# 60's rock rarely heard anymore



## BlunderWoman (Feb 9, 2016)




----------



## SeaBreeze (Feb 9, 2016)

Always liked Itchycoo Park!   Here's a real old one hit wonder, I think some may remember.

Walkin' My Cat Named Dog - Norma Tanega


----------



## SeaBreeze (Feb 9, 2016)

Psychotic Reaction - The Count Five


----------



## BlunderWoman (Feb 10, 2016)

wow Seabreeze thanks.

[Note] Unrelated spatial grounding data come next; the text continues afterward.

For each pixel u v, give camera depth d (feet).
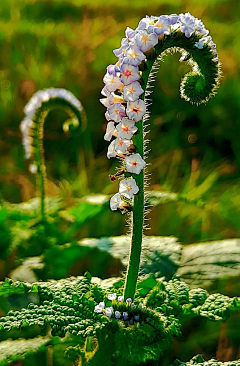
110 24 30.68
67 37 29.71
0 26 30.01
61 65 28.04
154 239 12.96
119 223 17.58
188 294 9.60
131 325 8.70
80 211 17.35
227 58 28.27
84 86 27.14
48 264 15.20
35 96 15.99
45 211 16.69
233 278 14.49
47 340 11.49
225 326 13.79
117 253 14.25
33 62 27.94
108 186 21.57
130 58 7.55
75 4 32.63
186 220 18.94
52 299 9.39
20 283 9.66
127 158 8.07
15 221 16.62
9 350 11.08
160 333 8.65
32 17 32.19
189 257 12.26
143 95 8.08
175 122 26.12
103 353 9.02
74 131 16.66
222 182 22.67
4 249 16.03
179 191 21.66
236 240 12.66
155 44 7.62
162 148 25.02
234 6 32.55
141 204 8.58
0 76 27.22
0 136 24.57
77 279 9.91
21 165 23.07
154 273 11.90
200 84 8.80
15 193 21.76
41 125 16.22
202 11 32.53
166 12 32.76
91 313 9.08
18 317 8.88
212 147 25.18
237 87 26.71
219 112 26.05
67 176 23.06
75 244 15.25
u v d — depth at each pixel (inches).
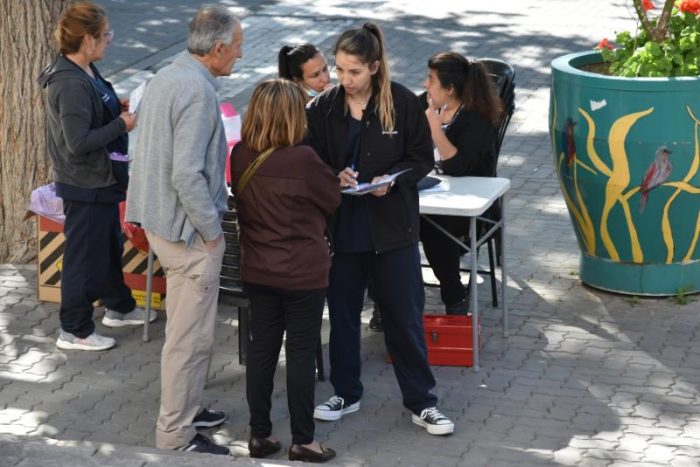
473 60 310.8
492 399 273.7
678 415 264.7
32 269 357.1
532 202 418.0
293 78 304.7
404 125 246.8
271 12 778.2
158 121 229.0
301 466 227.5
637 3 330.0
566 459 244.5
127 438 257.4
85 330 301.4
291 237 232.4
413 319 254.1
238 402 274.2
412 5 808.9
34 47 353.4
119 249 309.0
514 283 344.5
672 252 324.5
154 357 299.4
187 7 796.6
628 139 311.3
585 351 298.8
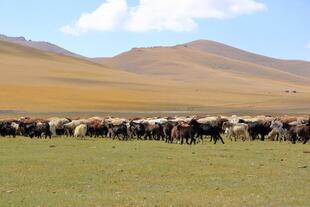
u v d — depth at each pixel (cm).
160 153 3130
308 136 3953
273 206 1714
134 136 4634
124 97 12962
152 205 1723
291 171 2414
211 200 1800
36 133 4600
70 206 1708
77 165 2598
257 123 4341
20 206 1702
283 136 4275
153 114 9512
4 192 1930
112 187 2045
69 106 10888
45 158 2872
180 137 3869
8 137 4634
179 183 2130
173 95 14425
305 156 3003
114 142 4019
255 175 2306
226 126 4838
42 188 2017
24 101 11231
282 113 10200
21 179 2209
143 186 2069
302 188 2006
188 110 10925
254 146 3647
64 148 3456
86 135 4709
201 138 4047
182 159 2831
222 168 2506
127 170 2445
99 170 2447
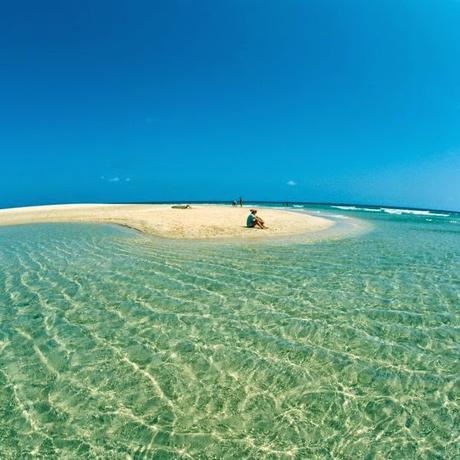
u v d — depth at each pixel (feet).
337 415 19.25
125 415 19.17
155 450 16.88
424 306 34.58
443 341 27.37
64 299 35.78
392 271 47.75
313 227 100.12
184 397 20.66
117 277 43.29
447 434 17.89
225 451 16.85
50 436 17.70
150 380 22.21
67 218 121.60
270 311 32.86
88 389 21.31
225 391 21.20
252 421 18.80
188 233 79.87
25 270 47.06
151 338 27.55
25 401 20.22
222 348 26.03
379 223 135.95
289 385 21.79
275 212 157.89
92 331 28.71
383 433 17.98
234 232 82.07
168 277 43.27
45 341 27.04
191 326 29.63
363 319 31.30
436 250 65.82
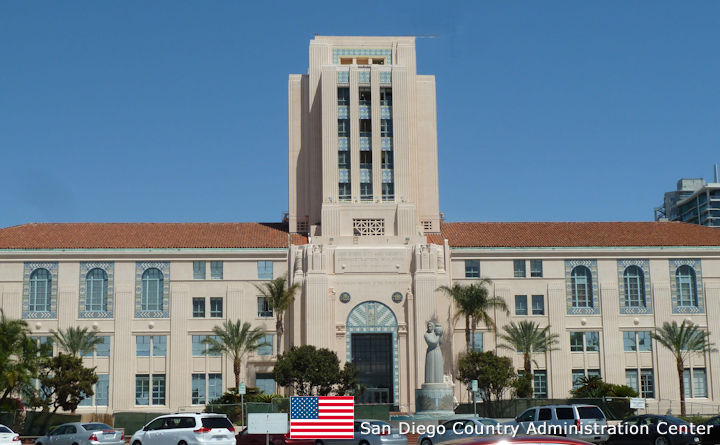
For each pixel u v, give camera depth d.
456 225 100.31
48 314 89.81
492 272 92.88
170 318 90.06
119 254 90.88
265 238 94.88
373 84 97.75
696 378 91.44
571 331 92.06
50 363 77.25
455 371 89.00
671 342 86.81
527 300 92.44
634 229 98.44
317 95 99.62
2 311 86.00
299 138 100.50
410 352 88.62
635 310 92.75
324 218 93.38
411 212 93.88
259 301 90.94
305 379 79.06
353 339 89.69
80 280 90.56
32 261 90.50
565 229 98.31
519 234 96.75
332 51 101.81
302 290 90.00
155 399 88.81
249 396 80.31
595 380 85.44
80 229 95.69
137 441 42.31
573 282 93.19
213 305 90.88
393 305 89.94
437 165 100.12
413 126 99.31
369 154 97.25
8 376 69.69
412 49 101.19
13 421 66.62
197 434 40.78
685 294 93.31
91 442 45.94
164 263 91.44
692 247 93.69
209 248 91.56
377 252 90.94
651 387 91.44
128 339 89.56
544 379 91.00
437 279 89.94
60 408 85.88
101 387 88.62
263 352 89.62
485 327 91.06
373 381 88.94
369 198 95.69
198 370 89.44
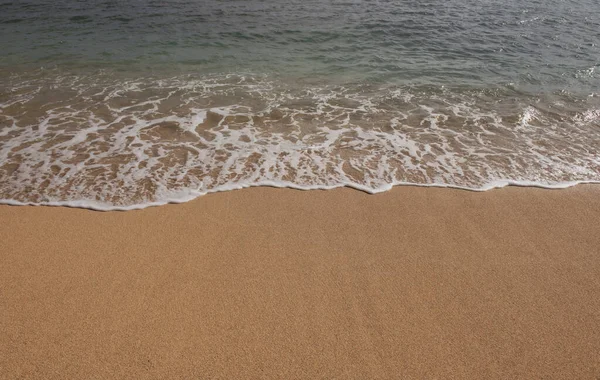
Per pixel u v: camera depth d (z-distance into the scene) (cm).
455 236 382
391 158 515
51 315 288
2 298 301
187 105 653
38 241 360
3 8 1223
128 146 525
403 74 805
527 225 399
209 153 514
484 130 593
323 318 293
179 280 322
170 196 429
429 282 329
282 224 392
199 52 901
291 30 1054
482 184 465
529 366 263
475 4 1346
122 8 1241
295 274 333
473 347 275
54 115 607
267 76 784
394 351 271
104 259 341
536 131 593
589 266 349
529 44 989
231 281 324
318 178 470
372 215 409
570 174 488
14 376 246
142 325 283
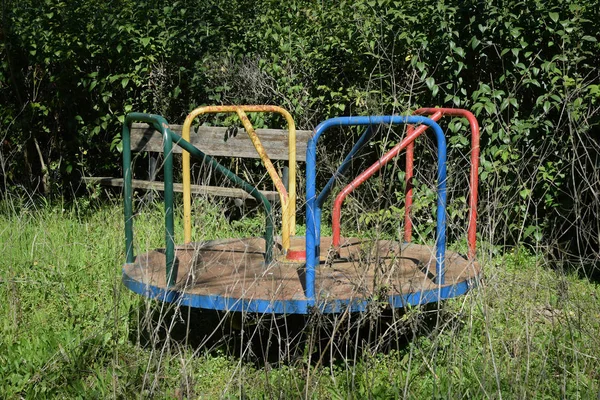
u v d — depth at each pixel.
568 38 6.36
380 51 7.34
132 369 4.18
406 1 7.27
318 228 4.97
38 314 5.26
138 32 8.45
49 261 6.33
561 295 4.54
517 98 6.90
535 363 4.28
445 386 4.07
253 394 4.02
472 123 5.12
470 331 4.04
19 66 8.85
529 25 6.66
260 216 7.18
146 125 8.47
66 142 8.98
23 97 8.98
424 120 4.58
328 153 7.77
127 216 5.17
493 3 6.80
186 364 3.99
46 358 4.54
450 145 6.90
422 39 6.96
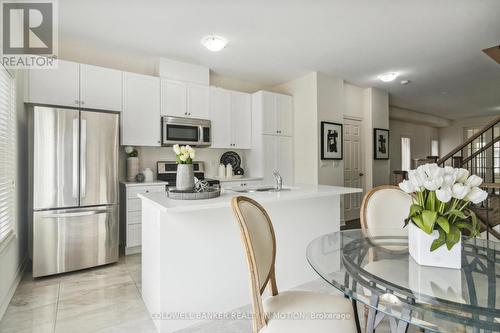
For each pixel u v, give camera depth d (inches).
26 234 115.0
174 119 145.8
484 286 41.4
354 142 203.9
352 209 203.8
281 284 92.7
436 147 362.9
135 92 136.0
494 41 128.6
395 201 75.8
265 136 173.6
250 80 188.2
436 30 117.6
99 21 108.7
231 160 182.1
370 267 49.9
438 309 37.1
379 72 172.6
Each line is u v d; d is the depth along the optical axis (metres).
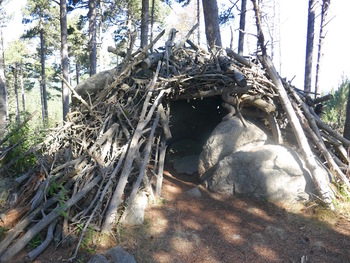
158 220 4.12
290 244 3.77
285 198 4.59
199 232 3.97
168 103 5.84
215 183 5.03
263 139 5.37
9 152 5.37
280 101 5.29
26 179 4.73
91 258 3.30
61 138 5.32
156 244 3.66
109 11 22.59
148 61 5.41
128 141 4.76
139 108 5.41
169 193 4.97
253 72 5.48
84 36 27.84
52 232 3.68
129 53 5.81
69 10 20.78
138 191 4.46
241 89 5.26
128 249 3.53
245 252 3.63
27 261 3.35
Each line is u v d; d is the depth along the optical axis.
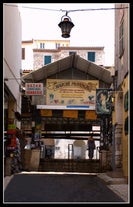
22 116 27.25
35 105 26.36
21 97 24.48
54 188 11.91
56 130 31.52
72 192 11.28
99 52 47.19
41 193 10.84
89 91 26.70
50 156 35.50
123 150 16.89
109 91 20.86
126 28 16.66
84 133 33.94
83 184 13.32
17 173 16.89
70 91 26.67
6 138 17.45
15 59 20.20
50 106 26.12
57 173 17.66
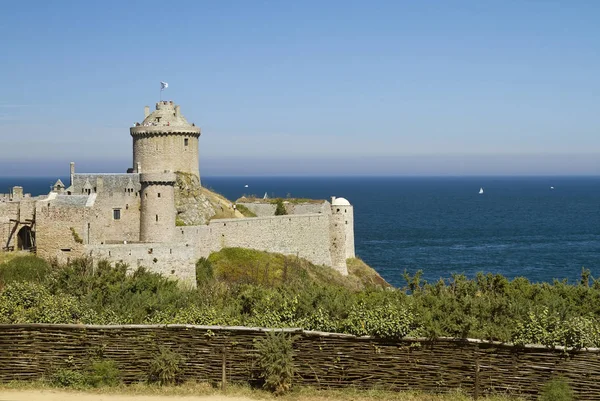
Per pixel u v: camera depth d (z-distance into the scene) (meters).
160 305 43.12
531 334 33.75
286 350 33.81
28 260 68.38
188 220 96.12
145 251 72.50
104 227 84.56
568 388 32.34
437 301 41.28
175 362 34.00
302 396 33.44
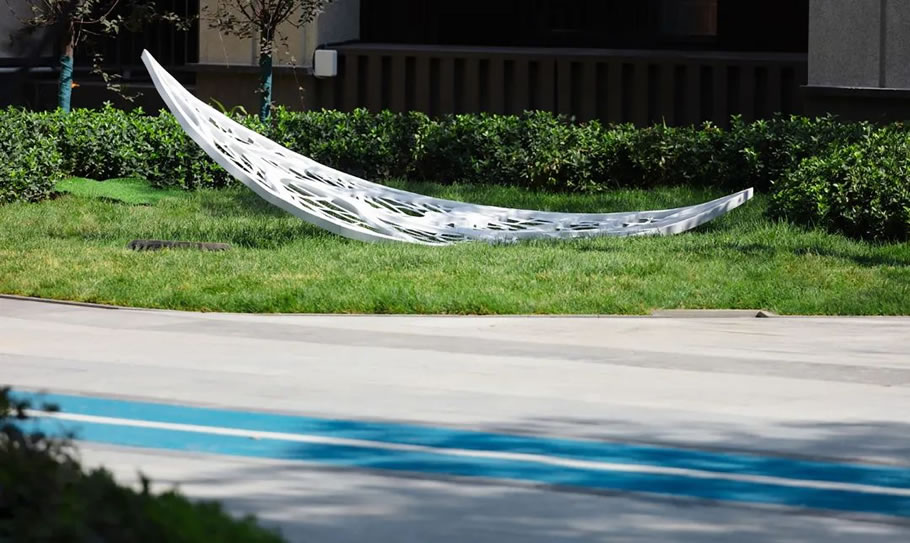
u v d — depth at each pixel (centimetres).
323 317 1620
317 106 2992
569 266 1883
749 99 2823
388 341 1463
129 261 1911
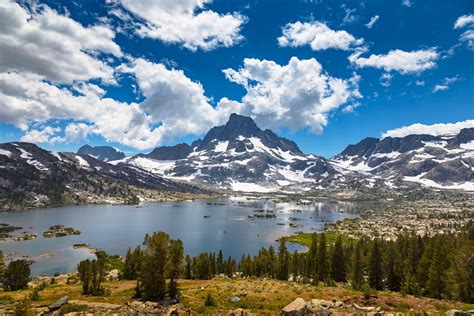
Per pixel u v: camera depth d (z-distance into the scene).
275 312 51.06
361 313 44.84
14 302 63.81
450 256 103.81
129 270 113.38
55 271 154.62
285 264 132.00
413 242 124.00
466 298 77.94
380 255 110.69
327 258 135.12
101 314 48.56
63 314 50.06
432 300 58.41
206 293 68.62
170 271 68.81
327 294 64.44
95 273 75.69
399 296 62.12
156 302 61.59
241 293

I never heard either of those


----------



## FazeFour (Feb 10, 2016)

I avoid "Oldies" radio stations anymore....because the oldies are from the 80s and 90s!!

>sigh<


----------



## Butterfly (Feb 13, 2016)

FazeFour said:


> I avoid "Oldies" radio stations anymore....because the oldies are from the 80s and 90s!!
> 
> >sigh<



Yeah, I know the feeling.  Depressing, isn't it?


----------



## Karen99 (Feb 13, 2016)




----------



## fureverywhere (Feb 13, 2016)

Too bad I can't fix you folks up with my first husband, he had all those songs and more.


----------



## Karen99 (Feb 13, 2016)

Fur..no need..we have them all now on the Internet.  Yay


----------